Data extracted from a collection:
::::::::::
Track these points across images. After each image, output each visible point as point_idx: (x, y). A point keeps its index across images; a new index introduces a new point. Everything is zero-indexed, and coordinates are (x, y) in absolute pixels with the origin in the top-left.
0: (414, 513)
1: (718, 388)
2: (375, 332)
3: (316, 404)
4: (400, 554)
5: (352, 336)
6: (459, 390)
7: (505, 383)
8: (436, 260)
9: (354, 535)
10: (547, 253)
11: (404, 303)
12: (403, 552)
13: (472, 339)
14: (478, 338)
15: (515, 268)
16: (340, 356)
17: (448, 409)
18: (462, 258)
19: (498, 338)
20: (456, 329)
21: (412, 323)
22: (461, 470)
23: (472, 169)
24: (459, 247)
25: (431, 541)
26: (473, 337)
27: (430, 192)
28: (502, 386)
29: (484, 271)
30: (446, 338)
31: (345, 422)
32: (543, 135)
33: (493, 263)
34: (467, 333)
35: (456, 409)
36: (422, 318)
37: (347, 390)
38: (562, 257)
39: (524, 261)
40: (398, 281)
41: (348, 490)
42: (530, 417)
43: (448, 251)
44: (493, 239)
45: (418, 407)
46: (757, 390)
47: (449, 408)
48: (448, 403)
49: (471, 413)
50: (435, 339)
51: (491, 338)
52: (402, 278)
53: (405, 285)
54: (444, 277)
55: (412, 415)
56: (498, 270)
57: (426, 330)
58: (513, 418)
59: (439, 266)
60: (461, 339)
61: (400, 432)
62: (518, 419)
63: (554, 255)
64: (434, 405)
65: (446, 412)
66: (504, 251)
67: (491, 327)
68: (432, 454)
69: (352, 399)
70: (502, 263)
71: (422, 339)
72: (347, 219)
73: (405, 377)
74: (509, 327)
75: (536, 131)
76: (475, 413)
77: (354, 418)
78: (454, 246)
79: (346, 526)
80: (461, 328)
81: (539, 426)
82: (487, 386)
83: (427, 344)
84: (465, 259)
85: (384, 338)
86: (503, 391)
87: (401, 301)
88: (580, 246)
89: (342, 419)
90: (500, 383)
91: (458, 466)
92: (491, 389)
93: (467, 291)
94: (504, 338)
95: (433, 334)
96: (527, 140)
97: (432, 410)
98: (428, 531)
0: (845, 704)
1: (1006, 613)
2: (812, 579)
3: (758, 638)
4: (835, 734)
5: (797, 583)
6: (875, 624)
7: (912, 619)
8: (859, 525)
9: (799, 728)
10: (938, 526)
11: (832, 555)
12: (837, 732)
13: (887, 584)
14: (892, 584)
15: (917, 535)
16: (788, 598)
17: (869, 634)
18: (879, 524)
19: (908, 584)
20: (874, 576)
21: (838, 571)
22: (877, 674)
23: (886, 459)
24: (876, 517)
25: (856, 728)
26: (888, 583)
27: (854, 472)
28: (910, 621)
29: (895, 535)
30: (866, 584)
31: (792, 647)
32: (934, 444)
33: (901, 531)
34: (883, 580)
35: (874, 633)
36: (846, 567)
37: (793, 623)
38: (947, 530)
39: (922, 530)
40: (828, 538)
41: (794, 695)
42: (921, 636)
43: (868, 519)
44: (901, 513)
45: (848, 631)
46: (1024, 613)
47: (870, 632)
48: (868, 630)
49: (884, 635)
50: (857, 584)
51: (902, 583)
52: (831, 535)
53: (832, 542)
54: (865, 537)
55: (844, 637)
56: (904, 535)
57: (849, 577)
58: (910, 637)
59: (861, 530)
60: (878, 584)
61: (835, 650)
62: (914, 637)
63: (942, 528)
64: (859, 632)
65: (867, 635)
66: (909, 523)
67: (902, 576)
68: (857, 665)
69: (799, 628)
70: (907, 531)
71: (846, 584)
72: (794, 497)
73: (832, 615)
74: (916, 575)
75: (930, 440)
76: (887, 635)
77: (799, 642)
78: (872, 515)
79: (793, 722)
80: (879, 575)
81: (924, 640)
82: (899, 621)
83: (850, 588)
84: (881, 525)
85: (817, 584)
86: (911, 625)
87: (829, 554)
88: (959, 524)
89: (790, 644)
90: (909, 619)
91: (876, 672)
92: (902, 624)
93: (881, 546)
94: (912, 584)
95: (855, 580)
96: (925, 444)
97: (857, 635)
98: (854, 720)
::::::::::
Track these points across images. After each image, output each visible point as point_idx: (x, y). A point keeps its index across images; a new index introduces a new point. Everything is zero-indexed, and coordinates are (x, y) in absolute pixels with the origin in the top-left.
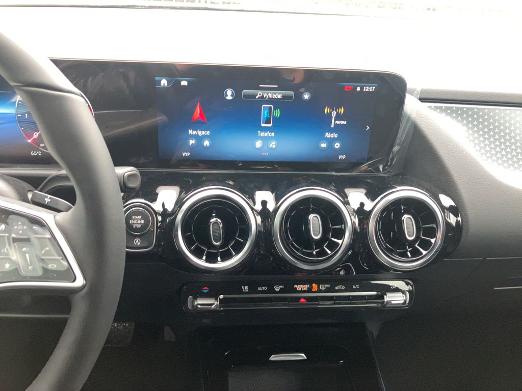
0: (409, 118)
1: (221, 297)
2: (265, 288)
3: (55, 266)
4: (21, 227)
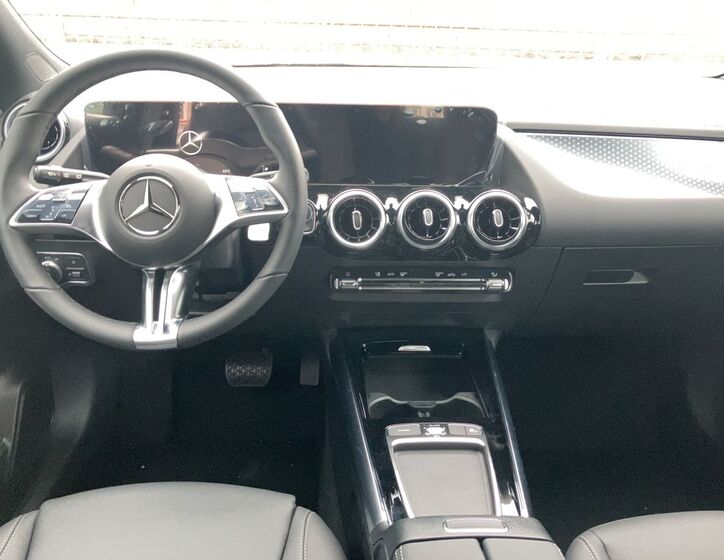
::::::::::
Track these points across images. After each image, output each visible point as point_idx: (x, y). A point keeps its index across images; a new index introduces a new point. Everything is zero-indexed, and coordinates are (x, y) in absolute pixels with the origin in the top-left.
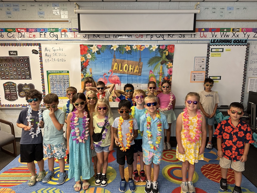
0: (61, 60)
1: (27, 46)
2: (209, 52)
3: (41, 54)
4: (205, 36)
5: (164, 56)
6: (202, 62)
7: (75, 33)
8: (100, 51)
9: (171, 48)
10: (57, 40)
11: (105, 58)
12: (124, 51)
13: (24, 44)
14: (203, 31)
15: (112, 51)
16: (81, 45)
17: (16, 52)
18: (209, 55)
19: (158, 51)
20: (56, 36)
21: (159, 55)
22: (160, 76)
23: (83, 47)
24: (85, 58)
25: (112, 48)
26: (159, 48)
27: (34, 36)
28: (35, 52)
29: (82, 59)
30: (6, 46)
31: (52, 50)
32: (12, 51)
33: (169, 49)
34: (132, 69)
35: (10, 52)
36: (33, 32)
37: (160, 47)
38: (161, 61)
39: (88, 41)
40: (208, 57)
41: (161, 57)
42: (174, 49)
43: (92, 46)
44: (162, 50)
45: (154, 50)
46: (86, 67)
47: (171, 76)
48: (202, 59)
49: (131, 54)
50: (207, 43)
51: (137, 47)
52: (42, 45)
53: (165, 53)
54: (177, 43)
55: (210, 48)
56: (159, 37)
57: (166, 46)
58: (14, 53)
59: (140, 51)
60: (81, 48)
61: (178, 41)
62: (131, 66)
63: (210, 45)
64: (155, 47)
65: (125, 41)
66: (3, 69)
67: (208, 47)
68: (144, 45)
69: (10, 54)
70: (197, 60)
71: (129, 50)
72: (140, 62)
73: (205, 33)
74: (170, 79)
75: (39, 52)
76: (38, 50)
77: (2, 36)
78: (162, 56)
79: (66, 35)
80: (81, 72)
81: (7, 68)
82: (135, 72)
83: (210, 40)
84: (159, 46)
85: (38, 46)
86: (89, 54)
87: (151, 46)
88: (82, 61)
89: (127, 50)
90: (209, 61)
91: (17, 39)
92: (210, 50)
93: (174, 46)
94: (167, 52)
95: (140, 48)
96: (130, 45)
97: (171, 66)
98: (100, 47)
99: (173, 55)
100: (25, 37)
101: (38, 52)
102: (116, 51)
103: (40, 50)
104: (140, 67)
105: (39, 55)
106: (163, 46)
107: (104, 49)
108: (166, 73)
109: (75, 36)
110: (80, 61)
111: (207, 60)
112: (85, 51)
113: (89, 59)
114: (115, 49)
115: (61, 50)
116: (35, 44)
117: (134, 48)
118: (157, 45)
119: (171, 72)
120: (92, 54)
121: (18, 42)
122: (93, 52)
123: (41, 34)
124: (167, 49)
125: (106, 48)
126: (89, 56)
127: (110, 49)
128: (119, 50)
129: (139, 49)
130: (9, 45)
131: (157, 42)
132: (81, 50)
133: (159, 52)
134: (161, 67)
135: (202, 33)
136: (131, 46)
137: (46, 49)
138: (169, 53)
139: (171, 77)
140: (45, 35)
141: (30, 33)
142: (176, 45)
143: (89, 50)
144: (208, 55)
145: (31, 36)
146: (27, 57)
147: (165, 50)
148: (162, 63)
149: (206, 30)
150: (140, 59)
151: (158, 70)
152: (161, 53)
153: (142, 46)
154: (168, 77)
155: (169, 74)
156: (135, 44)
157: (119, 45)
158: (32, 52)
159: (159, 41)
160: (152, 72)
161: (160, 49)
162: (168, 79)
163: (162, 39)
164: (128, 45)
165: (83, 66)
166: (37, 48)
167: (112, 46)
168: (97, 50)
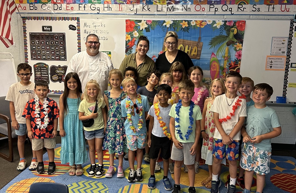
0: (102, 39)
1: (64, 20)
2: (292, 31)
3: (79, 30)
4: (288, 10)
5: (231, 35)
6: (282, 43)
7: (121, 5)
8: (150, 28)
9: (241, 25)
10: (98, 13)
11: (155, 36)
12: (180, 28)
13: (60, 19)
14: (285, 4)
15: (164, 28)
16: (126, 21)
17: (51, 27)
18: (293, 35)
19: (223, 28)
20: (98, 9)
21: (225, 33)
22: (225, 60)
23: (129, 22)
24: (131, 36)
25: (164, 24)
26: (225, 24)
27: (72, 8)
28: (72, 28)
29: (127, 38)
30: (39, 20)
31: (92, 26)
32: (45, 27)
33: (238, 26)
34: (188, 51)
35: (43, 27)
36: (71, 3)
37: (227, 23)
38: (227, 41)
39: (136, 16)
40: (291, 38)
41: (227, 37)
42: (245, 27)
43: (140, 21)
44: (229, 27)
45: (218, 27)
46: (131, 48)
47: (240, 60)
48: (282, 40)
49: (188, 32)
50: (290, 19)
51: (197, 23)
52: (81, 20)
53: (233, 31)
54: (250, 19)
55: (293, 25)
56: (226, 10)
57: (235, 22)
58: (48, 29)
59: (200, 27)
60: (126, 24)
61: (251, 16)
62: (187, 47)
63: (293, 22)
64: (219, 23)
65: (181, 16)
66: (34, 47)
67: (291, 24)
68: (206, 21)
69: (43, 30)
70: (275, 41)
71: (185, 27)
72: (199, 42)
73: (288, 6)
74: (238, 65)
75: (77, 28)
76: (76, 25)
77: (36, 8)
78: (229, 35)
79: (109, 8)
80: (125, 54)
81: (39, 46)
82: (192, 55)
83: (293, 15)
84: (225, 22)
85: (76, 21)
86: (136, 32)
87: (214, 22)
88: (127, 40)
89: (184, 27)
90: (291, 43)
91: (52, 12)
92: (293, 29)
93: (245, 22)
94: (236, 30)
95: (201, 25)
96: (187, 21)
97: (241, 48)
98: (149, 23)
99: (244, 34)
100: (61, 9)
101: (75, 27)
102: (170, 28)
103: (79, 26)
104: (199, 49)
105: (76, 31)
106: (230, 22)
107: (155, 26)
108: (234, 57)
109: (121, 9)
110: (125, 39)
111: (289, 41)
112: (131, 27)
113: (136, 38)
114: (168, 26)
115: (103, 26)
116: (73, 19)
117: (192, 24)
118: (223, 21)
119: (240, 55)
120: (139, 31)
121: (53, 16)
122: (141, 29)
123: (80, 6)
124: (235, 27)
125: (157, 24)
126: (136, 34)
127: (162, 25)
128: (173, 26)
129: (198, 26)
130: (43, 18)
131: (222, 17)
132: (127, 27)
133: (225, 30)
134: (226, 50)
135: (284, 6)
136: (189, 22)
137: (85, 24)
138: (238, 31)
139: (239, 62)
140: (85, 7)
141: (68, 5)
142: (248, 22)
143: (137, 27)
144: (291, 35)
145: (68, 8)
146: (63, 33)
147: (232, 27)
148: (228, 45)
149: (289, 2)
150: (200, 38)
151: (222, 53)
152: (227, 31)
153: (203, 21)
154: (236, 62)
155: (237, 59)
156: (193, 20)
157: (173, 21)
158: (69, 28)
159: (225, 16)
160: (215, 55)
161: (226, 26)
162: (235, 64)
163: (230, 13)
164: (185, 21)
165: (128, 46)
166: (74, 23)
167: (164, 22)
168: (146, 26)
::::::::::
WORK TO COMPLETE: Taking the entries above, write out exactly each line from the one holding "132: (81, 50)" to the one holding "167: (112, 46)", both included, and stop there.

ANSWER SPACE:
132: (81, 50)
133: (159, 52)
134: (161, 67)
135: (202, 33)
136: (131, 46)
137: (46, 49)
138: (169, 53)
139: (171, 77)
140: (45, 35)
141: (30, 33)
142: (176, 45)
143: (89, 50)
144: (208, 55)
145: (31, 36)
146: (27, 57)
147: (165, 50)
148: (162, 63)
149: (206, 30)
150: (140, 59)
151: (158, 70)
152: (161, 53)
153: (142, 46)
154: (168, 77)
155: (169, 74)
156: (135, 44)
157: (119, 45)
158: (32, 52)
159: (159, 41)
160: (152, 72)
161: (160, 49)
162: (168, 79)
163: (162, 39)
164: (128, 45)
165: (83, 66)
166: (37, 48)
167: (112, 46)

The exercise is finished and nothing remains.